Concern and Awareness

“Definitely the public should know about the potential dangers,” said Ruohoniemi. “The largest source of error on GPS measurements, for example, is space weather in the ionosphere. If GPS is being used to land aircraft this is a serious concern. “

There was a spectacular occurrence in 1859, known as the Carrington event, that interrupted telegraph systems.

“If we had an event of that magnitude again everyone would be aware of the damage to all the electrical systems in use today. The threat is cyclical with the 11-year sunspot cycle with more intense storms happening at the peak and declining phases. There was a near-miss due to a solar superstorm in 2012 - a really big flare went off but just missed Earth. We are in a quiet phase right now. I don't want to sound alarmist, but yes, we should be paying attention to the danger posed by solar storms.”

The NOAA Space Weather Prediction Center issues a continuous forecast of the weather in Earth's near-space environment. Solar flares cause impacts that can make the evening news such as the severe geomagnetic storm in 1989; an aurora was seen as far south as Texas and knocked out the Quebec power grid.

“By combining the data from all the radars we get an image of plasma flows in the ionosphere (above 100 km altitude) that looks a lot like a typical weather map with atmospheric winds," Ruohoniemi said. "The radars, in effect, see something like a radio wave version of the visual aurora and we can use the Doppler shift on the signal coming back to estimate plasma flow velocity.”

How it Works

“Village Media readers may be familiar with Ham radio, people who have a tall antenna by their house and a little room crammed with equipment to send and receive High Frequency (HF) radio signal. Because this signal bounces off the ionosphere at heights of 100-300 km, it can be received by other Hams a great distance away. The ionosphere is highly variable because of solar storms and sometimes the Hams can make amazing connections with people on the other side of the world but can't connect to each other a few hundred kilometres apart.
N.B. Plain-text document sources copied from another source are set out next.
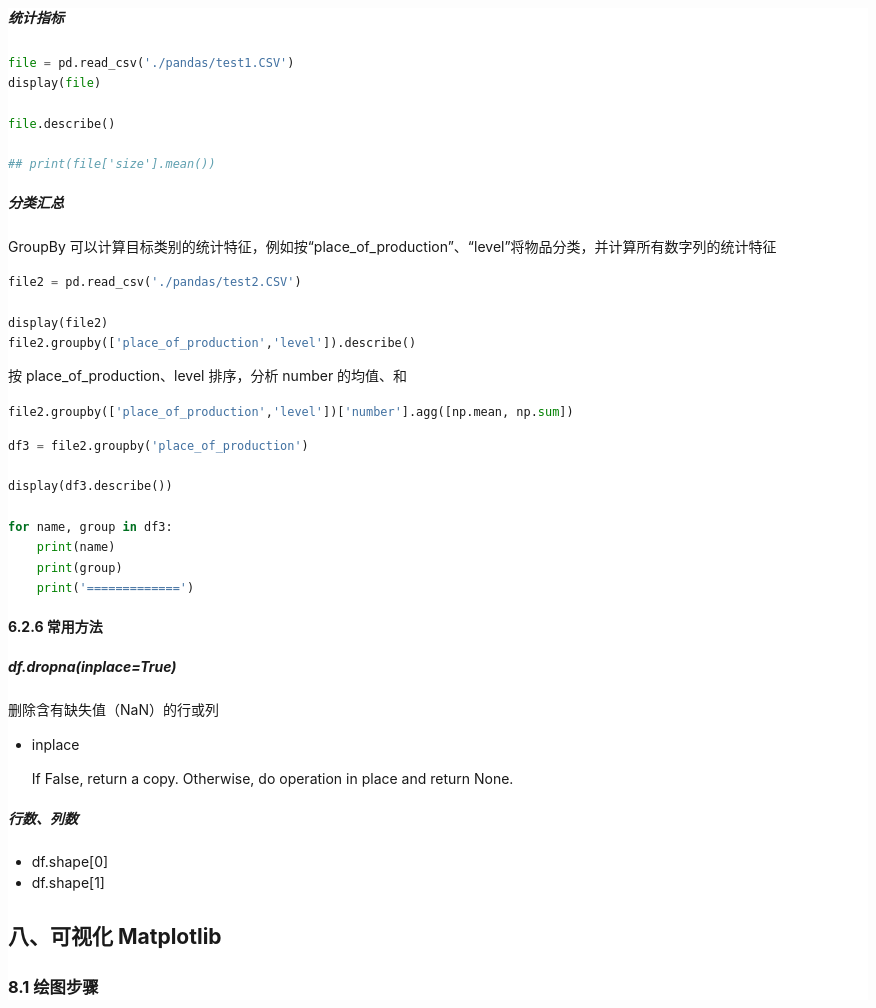 ##### 统计指标

```python
file = pd.read_csv('./pandas/test1.CSV')
display(file)

file.describe()

## print(file['size'].mean())
```

##### 分类汇总

GroupBy 可以计算目标类别的统计特征，例如按“place_of_production”、“level”将物品分类，并计算所有数字列的统计特征

```python
file2 = pd.read_csv('./pandas/test2.CSV')

display(file2)
file2.groupby(['place_of_production','level']).describe()
```

按 place_of_production、level 排序，分析 number 的均值、和

```python
file2.groupby(['place_of_production','level'])['number'].agg([np.mean, np.sum])
```

```python
df3 = file2.groupby('place_of_production')

display(df3.describe())

for name, group in df3:
    print(name)
    print(group)
    print('=============')
```

#### 6.2.6 常用方法

##### df.dropna(inplace=True)

删除含有缺失值（NaN）的行或列

- inplace

  If False, return a copy. Otherwise, do operation in place and return None.

##### 行数、列数

- df.shape[0]
- df.shape[1]

## 八、可视化 Matplotlib

### 8.1 绘图步骤
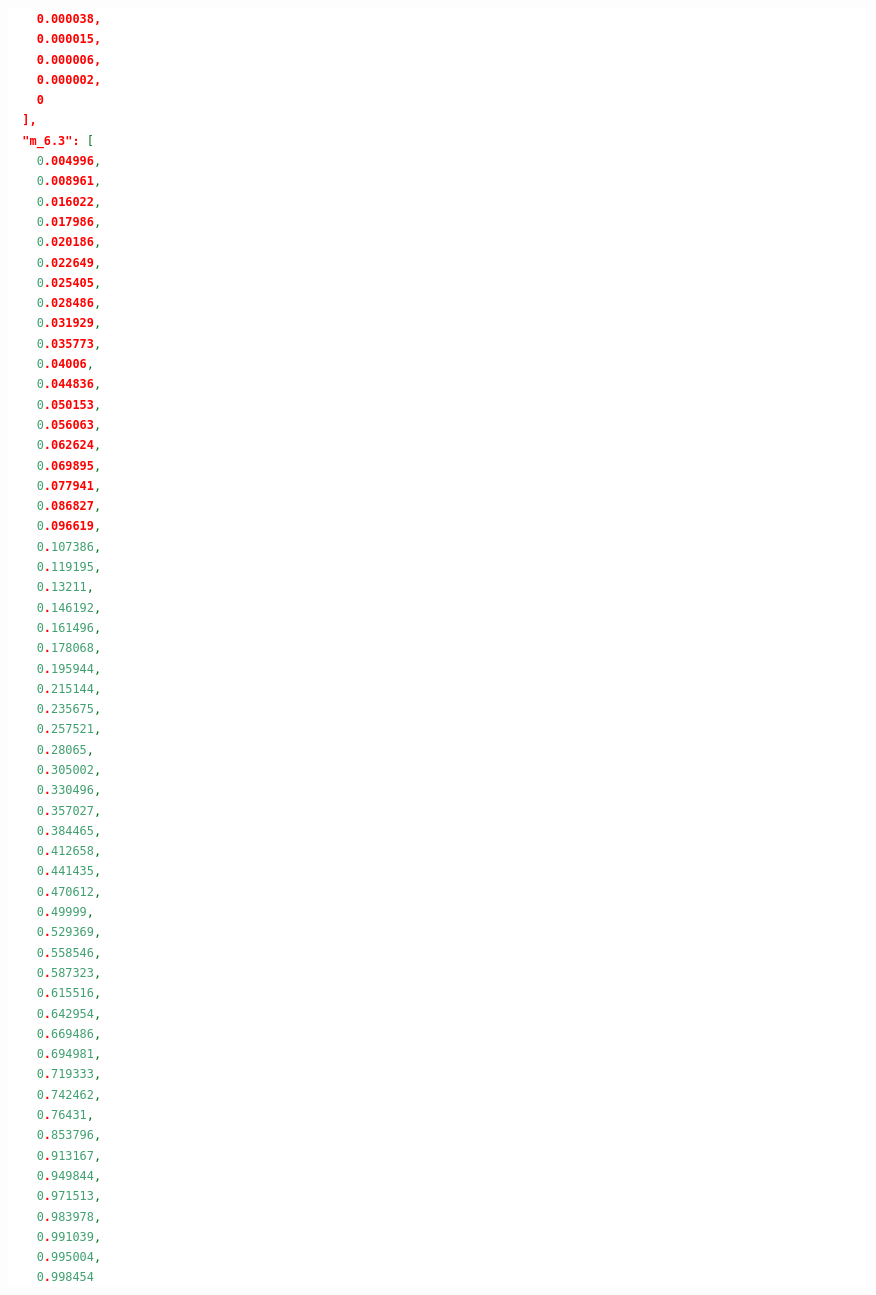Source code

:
 ```json
    0.000038,
    0.000015,
    0.000006,
    0.000002,
    0
  ],
  "m_6.3": [
    0.004996,
    0.008961,
    0.016022,
    0.017986,
    0.020186,
    0.022649,
    0.025405,
    0.028486,
    0.031929,
    0.035773,
    0.04006,
    0.044836,
    0.050153,
    0.056063,
    0.062624,
    0.069895,
    0.077941,
    0.086827,
    0.096619,
    0.107386,
    0.119195,
    0.13211,
    0.146192,
    0.161496,
    0.178068,
    0.195944,
    0.215144,
    0.235675,
    0.257521,
    0.28065,
    0.305002,
    0.330496,
    0.357027,
    0.384465,
    0.412658,
    0.441435,
    0.470612,
    0.49999,
    0.529369,
    0.558546,
    0.587323,
    0.615516,
    0.642954,
    0.669486,
    0.694981,
    0.719333,
    0.742462,
    0.76431,
    0.853796,
    0.913167,
    0.949844,
    0.971513,
    0.983978,
    0.991039,
    0.995004,
    0.998454
```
Our radar works basically like a Ham radio except that we have many antennas (16) and we are interested in how the signal bounces off the ionosphere and what that tells us about the space environment, not in communicating with other people (although we could). Not very much power is required and the radars operate continuously under computer control with connections to research labs in Canada, the U.S., and other countries.”

SuperDARN has shown how the circulation of plasma in the ionosphere ('plasma winds') at high latitudes is tightly controlled by the solar wind. The plasma consists of ions and electrons and can move at speeds greater than 1 km per second, so these winds are incredibly fast compared to the wind that blows in the atmosphere at ground level. “When viewed from well above the North Pole, you can see the winds forming giant cells of circulation similar to atmospheric winds. When the solar wind changes, especially when its magnetic field reverses direction, the pattern of circulation can flip in a matter of minutes. By combining data from multiple SuperDARN radars we are able to image these changes as they happen and to study the physics of the sun-earth connection, which is the basis for space weather.”

The back roads hold a lot of oddities.

This bank of radar towers doesn’t appear to be anything special but when the physics behind this space weather interaction is understood it can be seen in a different light. Scientists working on predictive models will one-day forecast space weather much like meteorologists forecast weather on Earth.